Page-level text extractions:
******************************

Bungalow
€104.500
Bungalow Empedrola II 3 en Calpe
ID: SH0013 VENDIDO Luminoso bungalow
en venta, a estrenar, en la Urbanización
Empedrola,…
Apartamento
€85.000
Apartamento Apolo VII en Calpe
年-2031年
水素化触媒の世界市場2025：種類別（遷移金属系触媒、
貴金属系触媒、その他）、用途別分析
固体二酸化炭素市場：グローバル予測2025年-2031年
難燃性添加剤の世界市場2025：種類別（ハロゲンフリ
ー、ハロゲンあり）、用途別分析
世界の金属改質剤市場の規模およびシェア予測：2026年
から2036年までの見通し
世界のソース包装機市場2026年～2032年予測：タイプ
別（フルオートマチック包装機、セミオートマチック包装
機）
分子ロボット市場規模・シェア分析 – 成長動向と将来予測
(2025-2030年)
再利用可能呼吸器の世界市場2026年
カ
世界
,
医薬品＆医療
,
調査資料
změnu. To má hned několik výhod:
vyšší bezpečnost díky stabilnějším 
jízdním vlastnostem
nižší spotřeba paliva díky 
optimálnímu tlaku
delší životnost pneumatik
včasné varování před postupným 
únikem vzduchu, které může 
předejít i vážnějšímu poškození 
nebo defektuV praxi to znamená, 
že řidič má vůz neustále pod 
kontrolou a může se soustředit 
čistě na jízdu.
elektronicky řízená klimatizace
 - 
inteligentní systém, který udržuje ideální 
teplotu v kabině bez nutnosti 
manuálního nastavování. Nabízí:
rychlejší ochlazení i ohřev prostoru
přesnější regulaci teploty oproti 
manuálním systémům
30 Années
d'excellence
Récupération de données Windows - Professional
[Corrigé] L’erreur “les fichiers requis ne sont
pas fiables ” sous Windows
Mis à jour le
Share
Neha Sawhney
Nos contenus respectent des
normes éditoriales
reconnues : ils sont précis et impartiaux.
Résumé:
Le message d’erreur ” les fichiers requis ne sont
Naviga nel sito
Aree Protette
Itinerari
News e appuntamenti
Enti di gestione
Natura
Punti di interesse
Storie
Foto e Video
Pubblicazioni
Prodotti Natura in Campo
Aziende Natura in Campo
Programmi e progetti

******************************

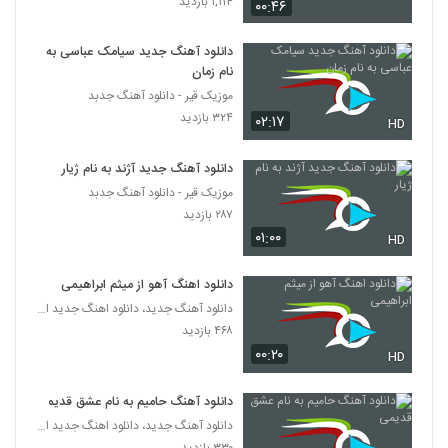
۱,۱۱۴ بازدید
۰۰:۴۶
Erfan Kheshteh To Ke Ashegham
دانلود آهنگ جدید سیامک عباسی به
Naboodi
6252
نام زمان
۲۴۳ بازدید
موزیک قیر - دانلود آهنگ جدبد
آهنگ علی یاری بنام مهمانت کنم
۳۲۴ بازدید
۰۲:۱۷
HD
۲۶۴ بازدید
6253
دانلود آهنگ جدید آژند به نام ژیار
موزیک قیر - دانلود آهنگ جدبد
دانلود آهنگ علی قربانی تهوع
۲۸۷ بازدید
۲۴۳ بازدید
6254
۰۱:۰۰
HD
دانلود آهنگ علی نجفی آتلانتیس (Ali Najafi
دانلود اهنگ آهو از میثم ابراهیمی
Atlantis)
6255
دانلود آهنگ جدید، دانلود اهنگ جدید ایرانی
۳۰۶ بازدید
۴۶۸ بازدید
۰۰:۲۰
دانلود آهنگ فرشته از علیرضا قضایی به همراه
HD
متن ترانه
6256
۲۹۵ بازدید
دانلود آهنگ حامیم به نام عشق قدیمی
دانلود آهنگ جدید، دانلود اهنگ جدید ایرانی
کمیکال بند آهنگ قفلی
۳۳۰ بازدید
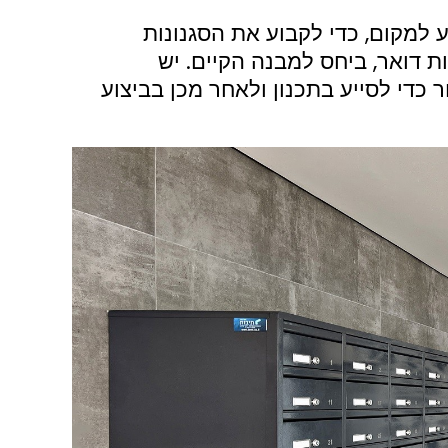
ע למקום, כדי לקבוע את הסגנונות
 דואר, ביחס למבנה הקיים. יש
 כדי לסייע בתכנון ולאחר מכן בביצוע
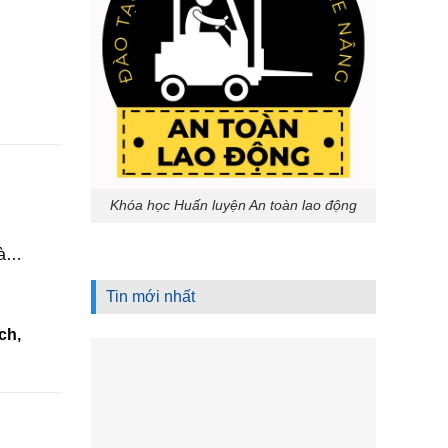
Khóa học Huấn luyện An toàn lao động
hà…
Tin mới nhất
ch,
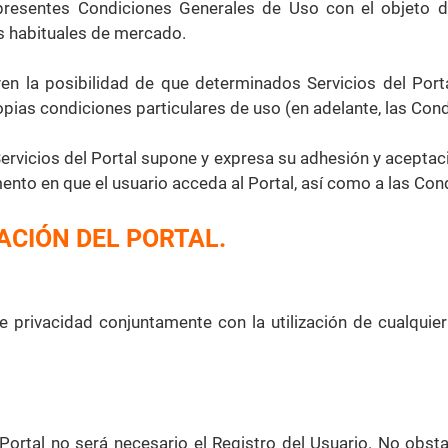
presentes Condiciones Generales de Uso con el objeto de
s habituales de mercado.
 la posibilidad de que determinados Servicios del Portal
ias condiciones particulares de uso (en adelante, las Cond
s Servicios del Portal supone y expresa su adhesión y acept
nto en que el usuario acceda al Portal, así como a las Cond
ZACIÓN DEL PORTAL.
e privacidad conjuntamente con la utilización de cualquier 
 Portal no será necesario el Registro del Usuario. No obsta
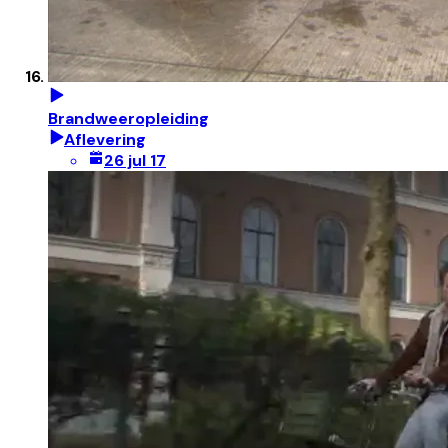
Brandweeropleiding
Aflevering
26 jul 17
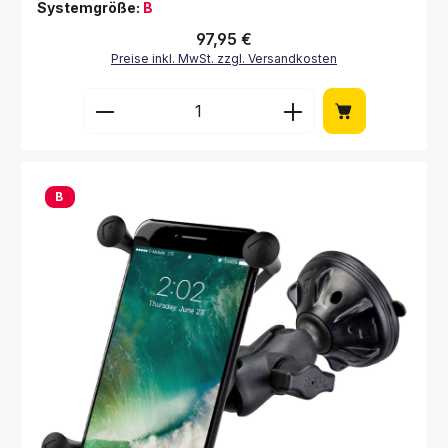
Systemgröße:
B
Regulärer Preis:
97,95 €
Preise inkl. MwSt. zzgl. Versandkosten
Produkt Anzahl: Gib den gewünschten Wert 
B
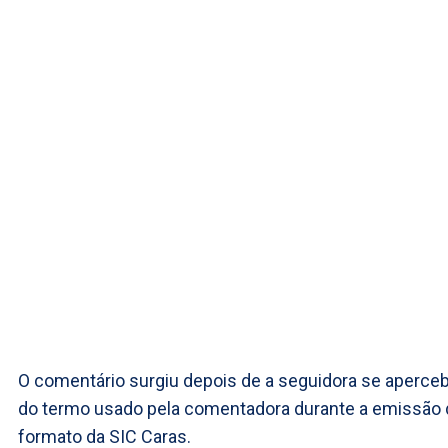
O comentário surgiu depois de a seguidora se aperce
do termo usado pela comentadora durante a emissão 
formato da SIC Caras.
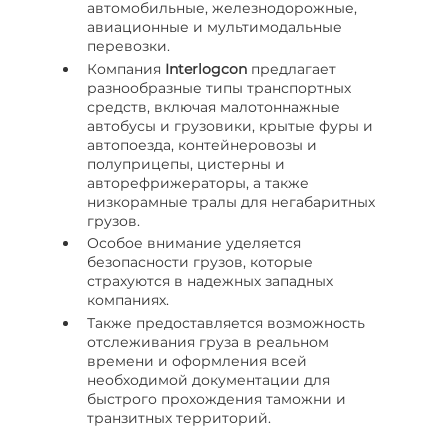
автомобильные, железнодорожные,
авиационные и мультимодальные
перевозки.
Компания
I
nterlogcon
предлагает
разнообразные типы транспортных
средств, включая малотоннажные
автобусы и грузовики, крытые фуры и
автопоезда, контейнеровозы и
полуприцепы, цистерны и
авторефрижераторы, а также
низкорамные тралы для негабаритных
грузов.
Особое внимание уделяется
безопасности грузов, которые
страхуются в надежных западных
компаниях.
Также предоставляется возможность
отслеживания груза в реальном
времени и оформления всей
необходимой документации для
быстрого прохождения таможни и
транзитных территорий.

******************************

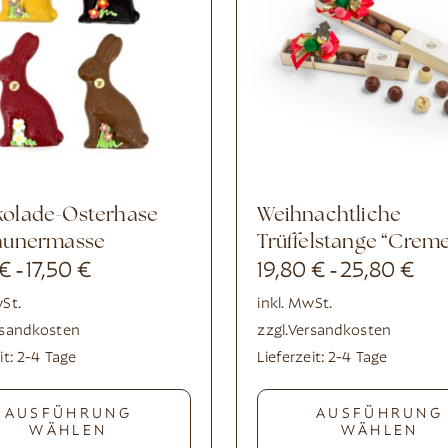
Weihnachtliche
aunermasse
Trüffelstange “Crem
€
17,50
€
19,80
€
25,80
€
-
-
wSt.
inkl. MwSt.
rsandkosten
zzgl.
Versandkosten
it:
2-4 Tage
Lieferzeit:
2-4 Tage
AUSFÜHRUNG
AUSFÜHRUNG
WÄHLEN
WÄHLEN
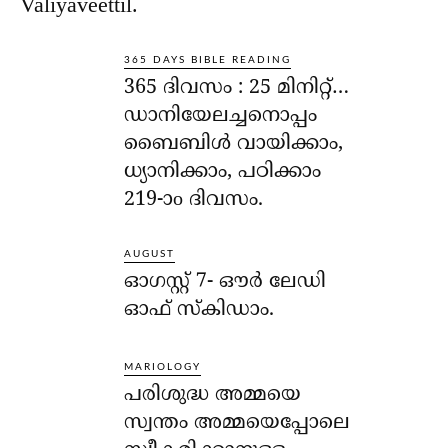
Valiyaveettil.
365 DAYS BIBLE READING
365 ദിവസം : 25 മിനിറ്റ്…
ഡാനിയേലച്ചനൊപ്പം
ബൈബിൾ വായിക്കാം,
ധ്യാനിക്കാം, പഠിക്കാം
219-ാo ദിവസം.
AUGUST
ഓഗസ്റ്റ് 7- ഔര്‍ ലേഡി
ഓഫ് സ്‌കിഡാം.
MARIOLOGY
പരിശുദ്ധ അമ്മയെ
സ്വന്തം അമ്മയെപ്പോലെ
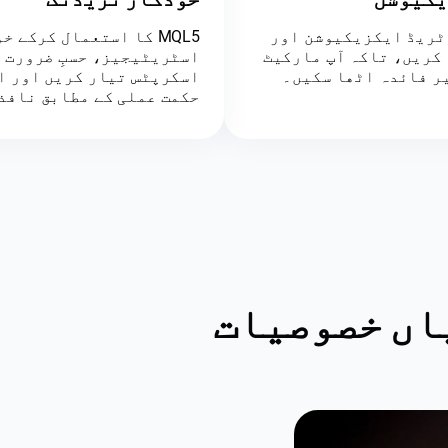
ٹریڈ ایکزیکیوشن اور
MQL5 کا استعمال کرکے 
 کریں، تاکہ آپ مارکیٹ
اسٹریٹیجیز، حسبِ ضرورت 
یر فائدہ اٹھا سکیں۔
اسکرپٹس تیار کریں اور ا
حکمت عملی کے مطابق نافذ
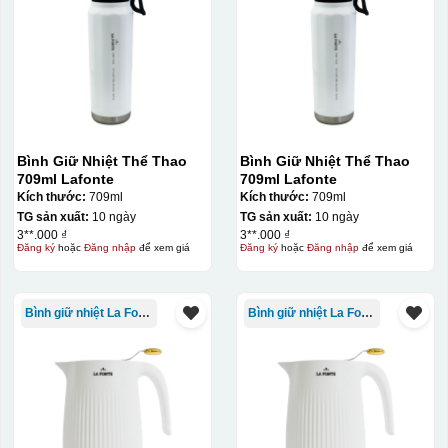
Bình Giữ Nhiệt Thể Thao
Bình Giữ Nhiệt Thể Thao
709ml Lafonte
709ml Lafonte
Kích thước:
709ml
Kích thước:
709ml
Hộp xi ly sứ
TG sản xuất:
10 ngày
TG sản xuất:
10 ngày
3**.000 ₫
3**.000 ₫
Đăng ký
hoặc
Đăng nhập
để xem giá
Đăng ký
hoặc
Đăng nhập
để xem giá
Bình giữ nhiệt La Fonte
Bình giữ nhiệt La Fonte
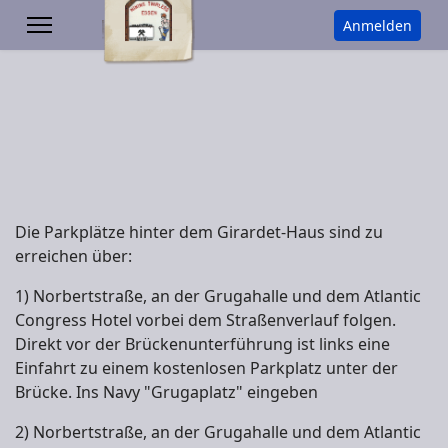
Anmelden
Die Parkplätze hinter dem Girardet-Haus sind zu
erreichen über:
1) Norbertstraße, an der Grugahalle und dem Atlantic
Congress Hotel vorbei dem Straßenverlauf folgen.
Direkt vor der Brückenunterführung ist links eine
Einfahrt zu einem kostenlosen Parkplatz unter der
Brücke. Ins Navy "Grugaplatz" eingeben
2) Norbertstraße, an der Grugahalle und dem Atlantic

******************************

EXERCISE AIM -
Every line of the records that includes the word "آهنگ" should be gathered.

ANSWER TO THIS PROBLEM -
دانلود آهنگ جدید سیامک عباسی به
موزیک قیر - دانلود آهنگ جدبد
آهنگ علی یاری بنام مهمانت کنم
دانلود آهنگ جدید آژند به نام ژیار
موزیک قیر - دانلود آهنگ جدبد
دانلود آهنگ علی قربانی تهوع
دانلود آهنگ علی نجفی آتلانتیس (Ali Najafi
دانلود آهنگ جدید، دانلود اهنگ جدید ایرانی
دانلود آهنگ فرشته از علیرضا قضایی به همراه
دانلود آهنگ حامیم به نام عشق قدیمی
دانلود آهنگ جدید، دانلود اهنگ جدید ایرانی
کمیکال بند آهنگ قفلی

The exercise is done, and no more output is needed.